■ EXERCISE DIRECTIONS
Please copy out the lines in each of the entries below word for word, keeping every line break and mark of punctuation.
-=-=-=-=-
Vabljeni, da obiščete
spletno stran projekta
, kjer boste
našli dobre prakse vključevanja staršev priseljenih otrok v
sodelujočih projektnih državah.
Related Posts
-=-=-=-=-
■ WRITTEN RESPONSE
Vabljeni, da obiščete
spletno stran projekta
, kjer boste
našli dobre prakse vključevanja staršev priseljenih otrok v
sodelujočih projektnih državah.
Related Posts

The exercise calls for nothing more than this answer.